Testing The Same Part of a String for More Than One Requirement

Lookaround, which was introduced in detail in the previous topic, is a very powerful concept. Unfortunately, it is often underused by people new to regular expressions, because lookaround is a bit confusing. The confusing part is that the lookaround is zero-length. So if you have a regex in which a lookahead is followed by another piece of regex, or a lookbehind is preceded by another piece of regex, then the regex traverses part of the string twice.

A more practical example makes this clear. Let’s say we want to find a word that is six letters long and contains the three consecutive letters cat. Actually, we can match this without lookaround. We just specify all the options and lump them together using alternation: cat\w{3}|\wcat\w{2}|\w{2}cat\w|\w{3}cat. Easy enough. But this method gets unwieldy if you want to find any word between 6 and 12 letters long containing either “cat”, “dog” or “mouse”.

Lookaround to The Rescue

In this example, we basically have two requirements for a successful match. First, we want a word that is 6 letters long. Second, the word we found must contain the word “cat”.
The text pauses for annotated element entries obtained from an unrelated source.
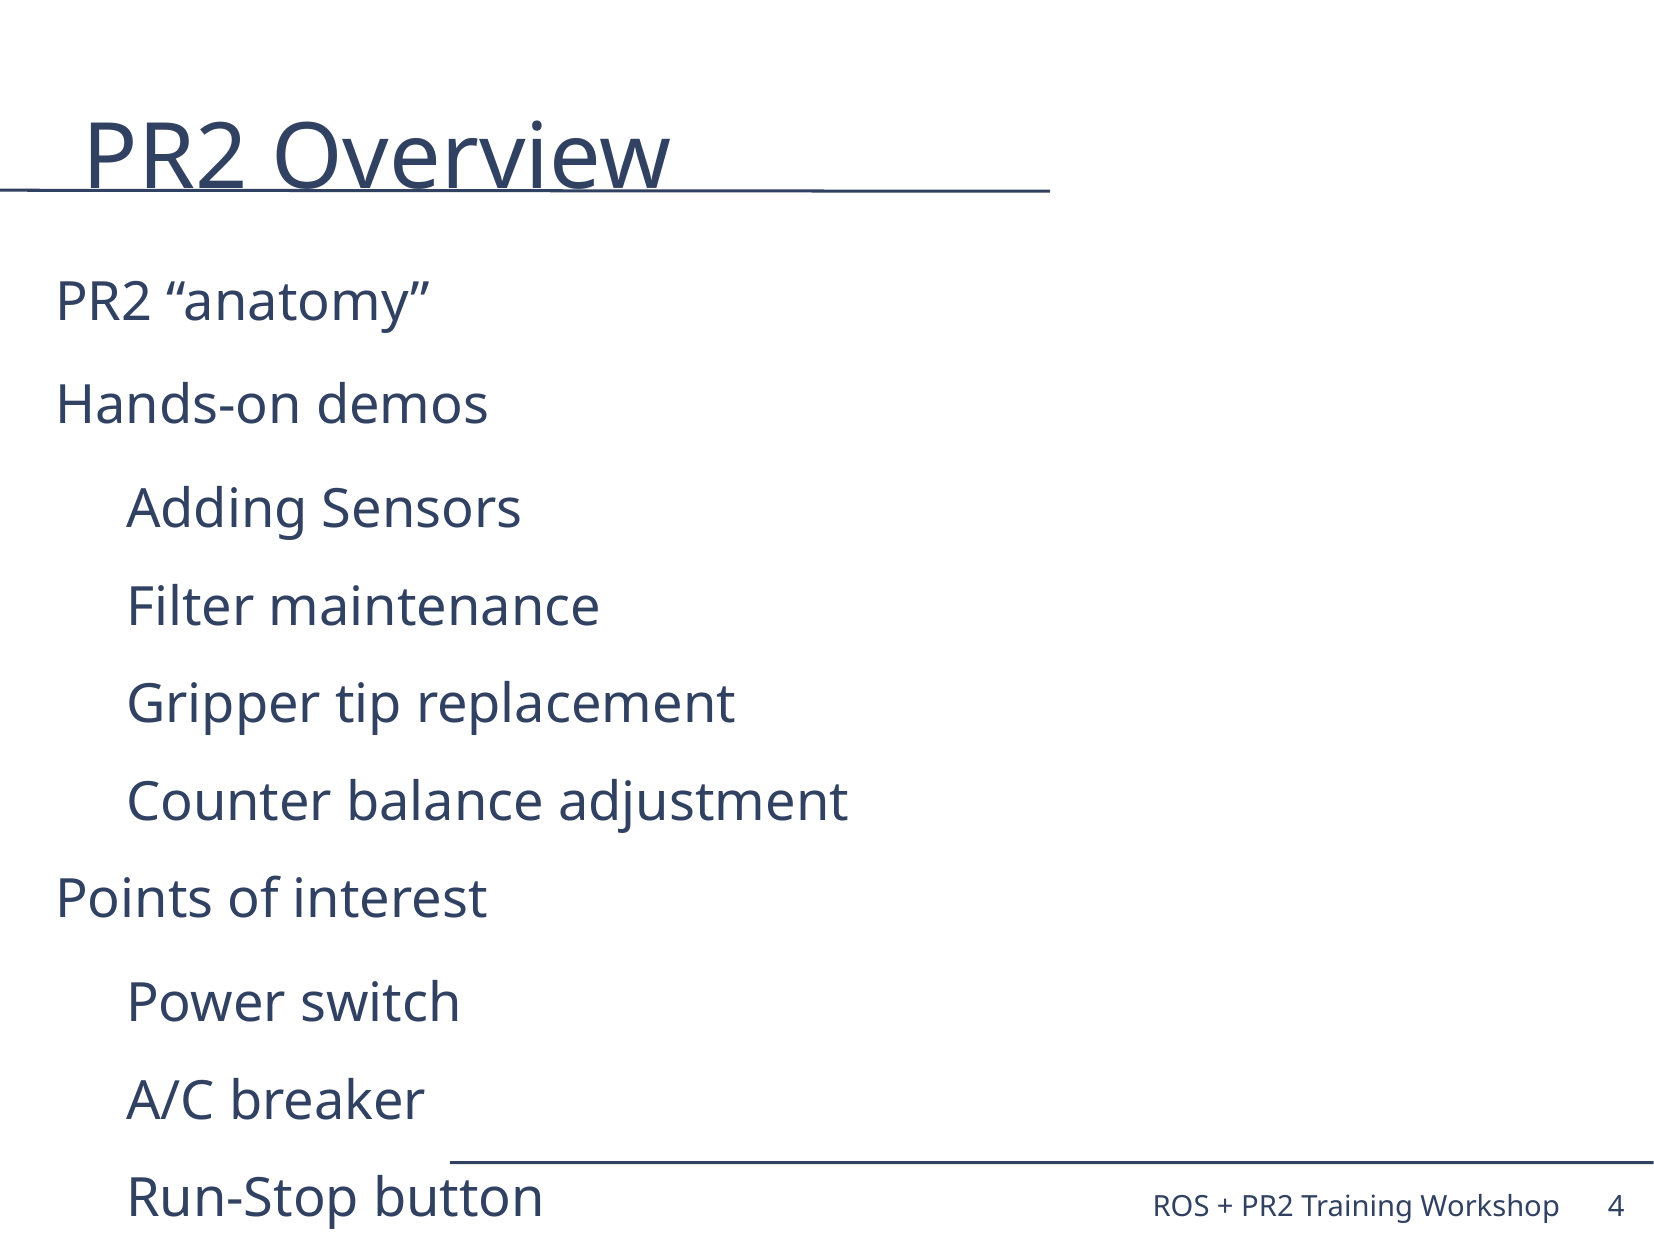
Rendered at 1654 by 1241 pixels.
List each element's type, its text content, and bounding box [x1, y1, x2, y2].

title PR2 Overview [82, 49, 1571, 257]
list PR2 “anatomy” Hands-on demos Adding Sensors Filter maintenance Gripper tip replacement Counter balance adjustment Points of interest Power switch A/C breaker Run-Stop button Plug for the ESD strap [37, 262, 1613, 1126]
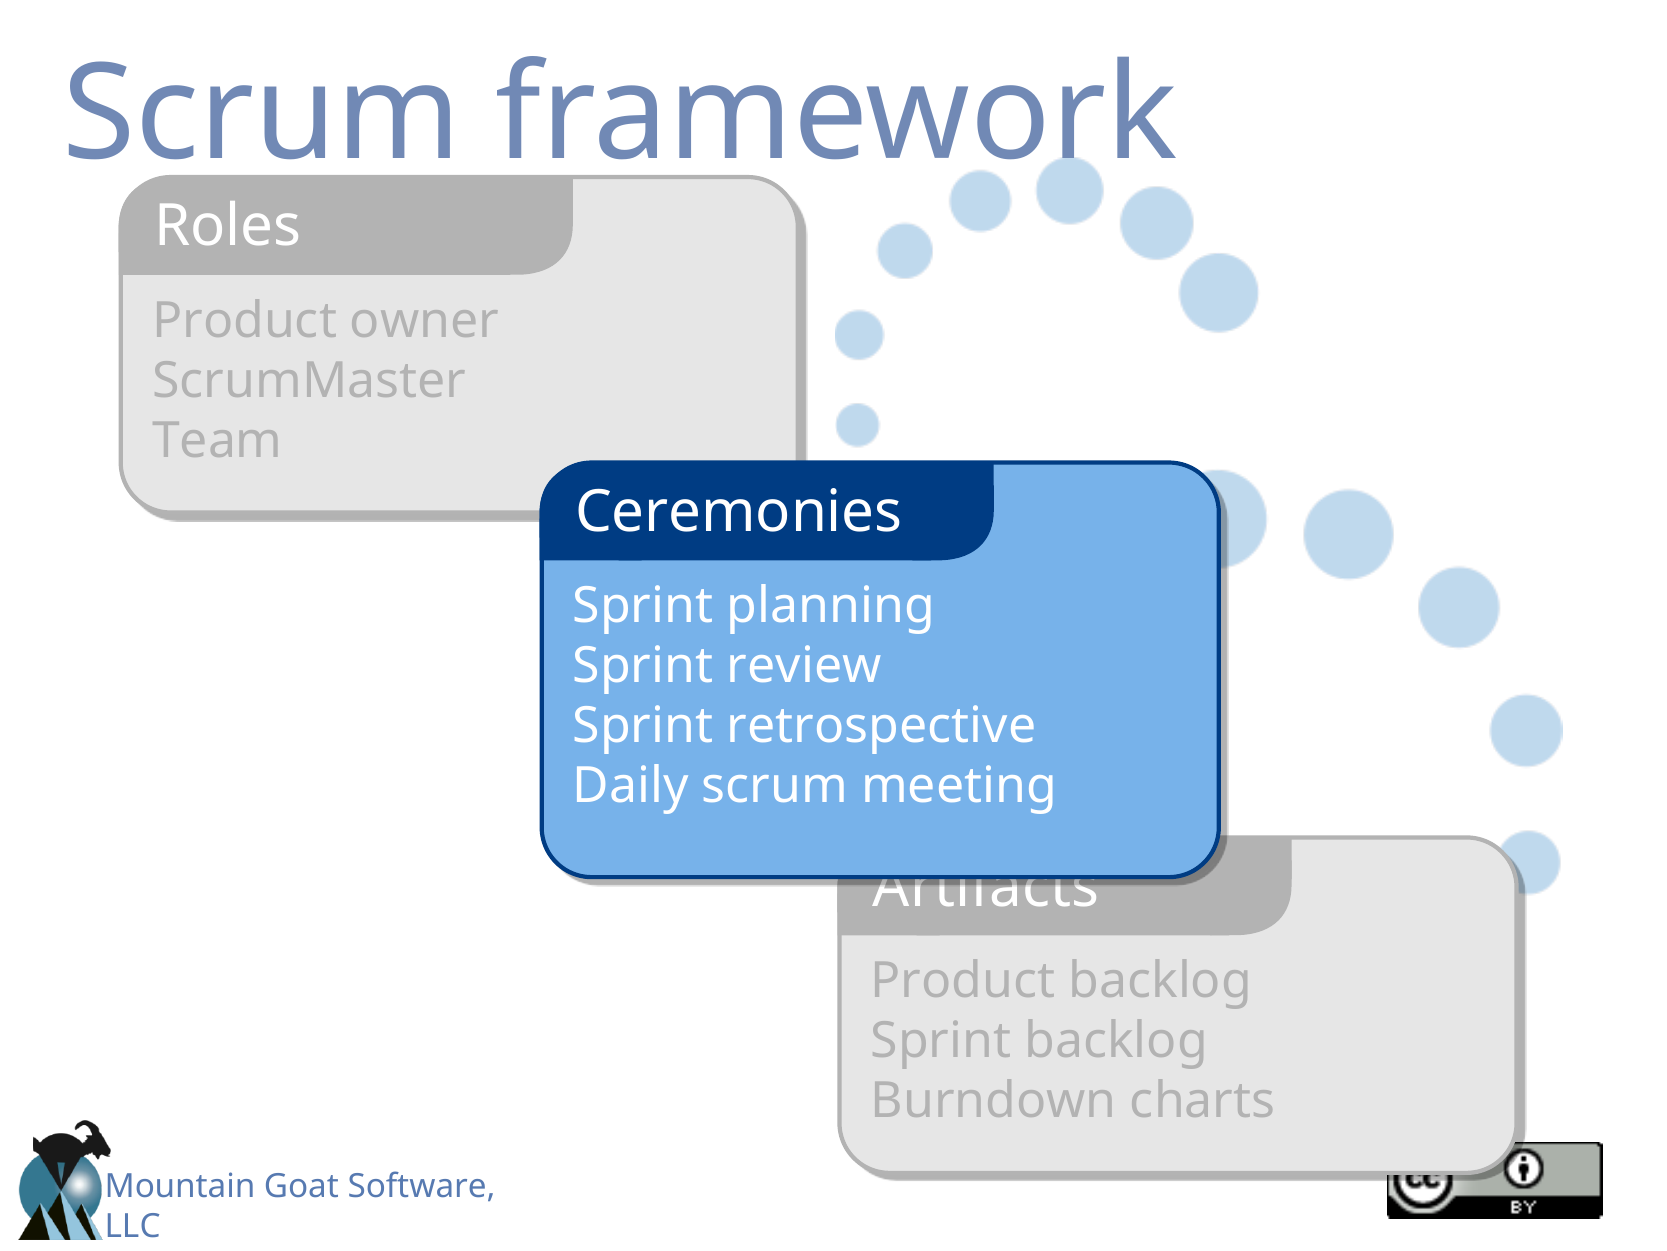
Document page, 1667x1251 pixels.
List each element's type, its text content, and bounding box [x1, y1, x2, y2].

title Scrum framework [56, 18, 1609, 194]
picture [1387, 1142, 1603, 1219]
picture [835, 878, 839, 1096]
text_box Sprint planning Sprint review Sprint retrospective Daily scrum meeting [564, 564, 1169, 848]
text_box Product backlog Sprint backlog Burndown charts [862, 939, 1482, 1157]
picture [18, 1120, 111, 1240]
text_box Ceremonies [566, 464, 971, 557]
text_box Artifacts [864, 853, 1213, 932]
text_box [118, 194, 1517, 1173]
text_box Product owner ScrumMaster Team [143, 279, 605, 496]
text_box Roles [145, 194, 494, 271]
picture [835, 194, 1563, 1096]
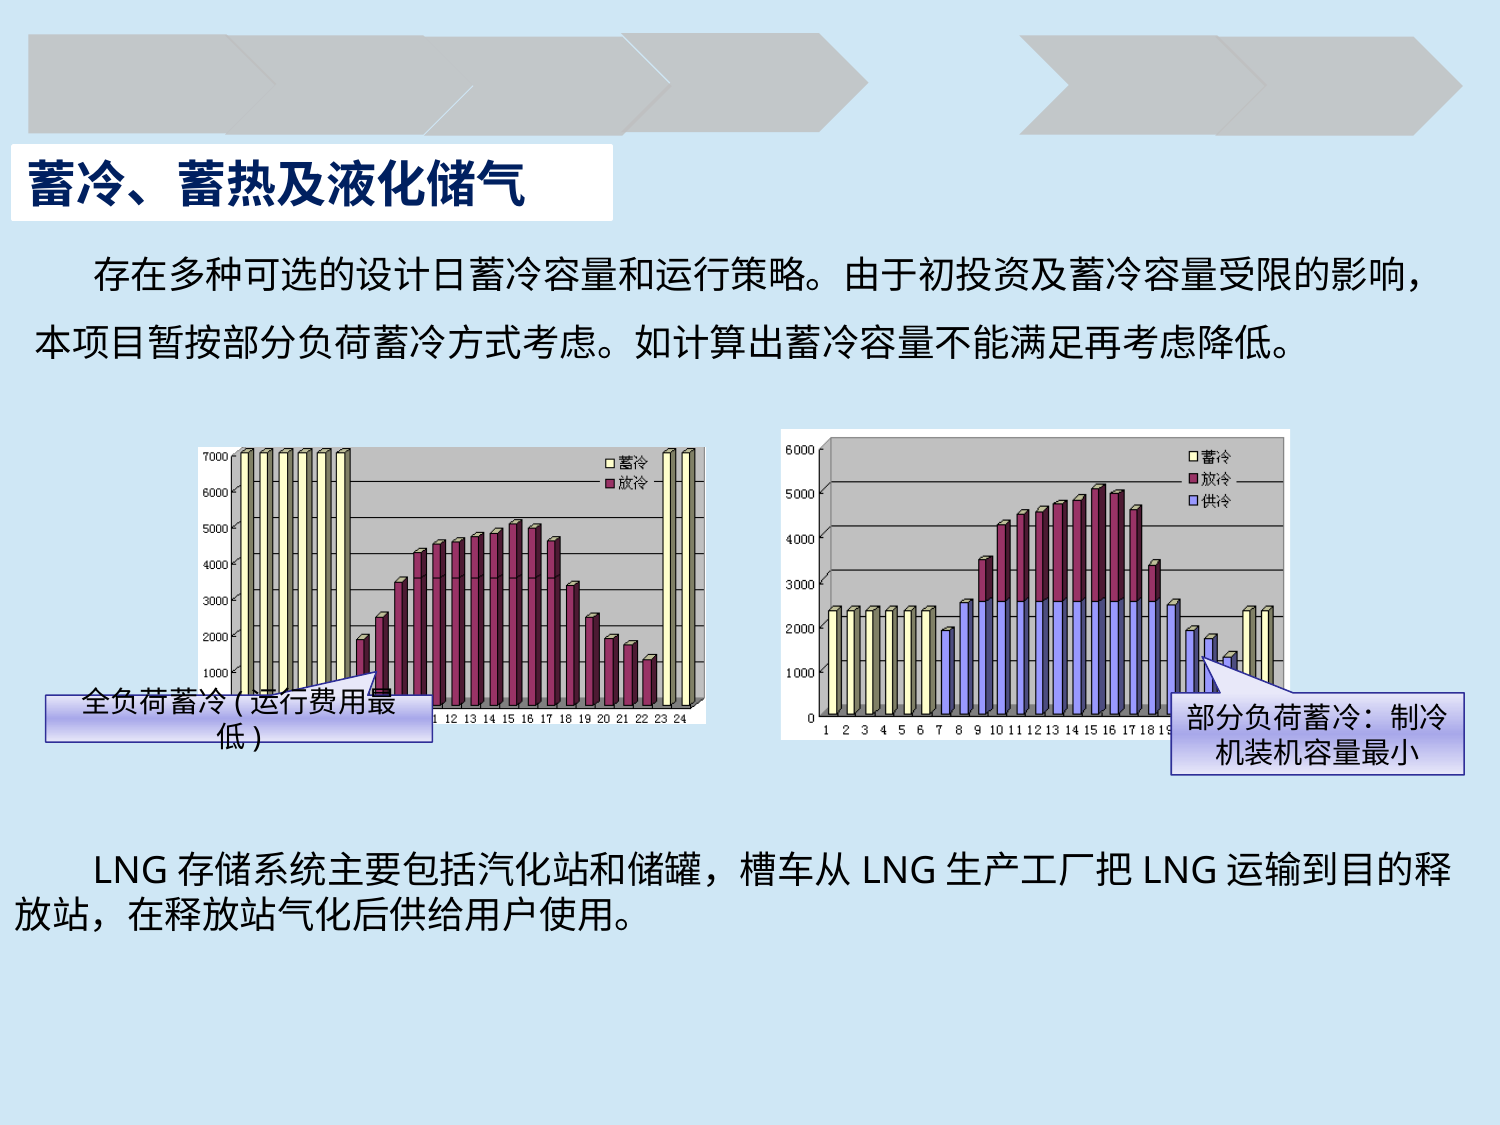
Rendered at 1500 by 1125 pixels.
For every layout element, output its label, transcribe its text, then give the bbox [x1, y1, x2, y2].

picture [780, 429, 1291, 740]
text_box LNG存储系统主要包括汽化站和储罐，槽车从LNG生产工厂把LNG运输到目的释放站，在释放站气化后供给用户使用。 [0, 838, 1488, 944]
text_box 部分负荷蓄冷：制冷机装机容量最小 [1171, 656, 1465, 775]
text_box [28, 33, 869, 136]
text_box 存在多种可选的设计日蓄冷容量和运行策略。由于初投资及蓄冷容量受限的影响，本项目暂按部分负荷蓄冷方式考虑。如计算出蓄冷容量不能满足再考虑降低。 [19, 221, 1462, 372]
text_box 全负荷蓄冷(运行费用最低) [45, 671, 433, 743]
picture [198, 447, 706, 724]
text_box [1019, 35, 1463, 136]
text_box 蓄冷、蓄热及液化储气 [13, 146, 611, 220]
Matching a 6-letter word is easy with \b\w{6}\b. Matching a word containing “cat” is equally easy: \b\w*cat\w*\b.

Combining the two, we get: (?=\b\w{6}\b)\b\w*cat\w*\b. Easy! Here’s how this works. At each character position in the string where the regex is attempted, the engine first attempts the regex inside the positive lookahead. This sub-regex, and therefore the lookahead, matches only when the current character position in the string is at the start of a 6-letter word in the string. If not, the lookahead fails and the engine continues trying the regex from the start at the next character position in the string.

The lookahead is zero-length. So when the regex inside the lookahead has found the 6-letter word, the current position in the string is still at the beginning of the 6-letter word. The regex engine attempts the remainder of the regex at this position. Because we already know that a 6-letter word can be matched at the current position, we know that \b matches and that the first \w* matches 6 times. The engine then backtracks, reducing the number of characters matched by \w*, until cat can be matched. If cat cannot be matched, the engine has no other choice but to restart at the beginning of the regex, at the next character position in the string. This is at the second letter in the 6-letter word we just found, where the lookahead will fail, causing the engine to advance character by character until the next 6-letter word.

If cat can be successfully matched, the second \w* consumes the remaining letters, if any, in the 6-letter word. After that, the last \b in the regex is guaranteed to match where the second \b inside the lookahead matched. Our double-requirement-regex has matched successfully.

Optimizing Our Solution

While the above regex works just fine, it is not the most optimal solution. This is not a problem if you are just doing a search in a text editor. But optimizing things is a good idea if this regex will be used repeatedly and/or on large chunks of data in an application you are developing.

You can discover these optimizations by yourself if you carefully examine the regex and follow how the regex engine applies it, as we did above. The third and last \b are guaranteed to match. Since word boundaries are zero-length, and therefore do not change the result returned by the regex engine, we can remove them, leaving: (?=\b\w{6}\b)\w*cat\w*. Though the last \w* is also guaranteed to match, we cannot remove it because it adds characters to the regex match. Remember that the lookahead discards its match, so it does not contribute to the match returned by the regex engine. If we omitted the \w*, the resulting match would be the start of a 6-letter word containing “cat”, up to and including “cat”, instead of the entire word.

But we can optimize the first \w*. As it stands, it will match 6 letters and then backtrack. But we know that in a successful match, there can never be more than 3 letters before “cat”. So we can optimize this to \w{0,3}. Note that making the asterisk lazy would not have optimized this sufficiently. The lazy asterisk would find a successful match sooner, but if a 6-letter word does not contain “cat”, it would still cause the regex engine to try matching “cat” at the last two letters, at the last single letter, and even at one character beyond the 6-letter word.

So we have (?=\b\w{6}\b)\w{0,3}cat\w*. One last, minor, optimization involves the first \b. Since it is zero-length itself, there’s no need to put it inside the lookahead. So the final regex is: \b(?=\w{6}\b)\w{0,3}cat\w*.

You could replace the final \w* with \w{0,3} too. But it wouldn’t make any difference. The lookahead has already checked that we’re at a 6-letter word, and \w{0,3}cat has already matched 3 to 6 letters of that word. Whether we end the regex with \w* or \w{0,3} doesn’t matter, because either way, we’ll be matching all the remaining word characters. Because the resulting match and the speed at which it is found are the same, we may just as well use the version that is easier to type.

A More Complex Problem

So, what would you use to find any word between 6 and 12 letters long containing either “cat”, “dog” or “mouse”? Again we have two requirements, which we can easily combine using a lookahead: \b(?=\w{6,12}\b)\w{0,9}(cat|dog|mouse)\w*. Very easy, once you get the hang of it. This regex will also put “cat”, “dog” or “mouse” into the first backreference.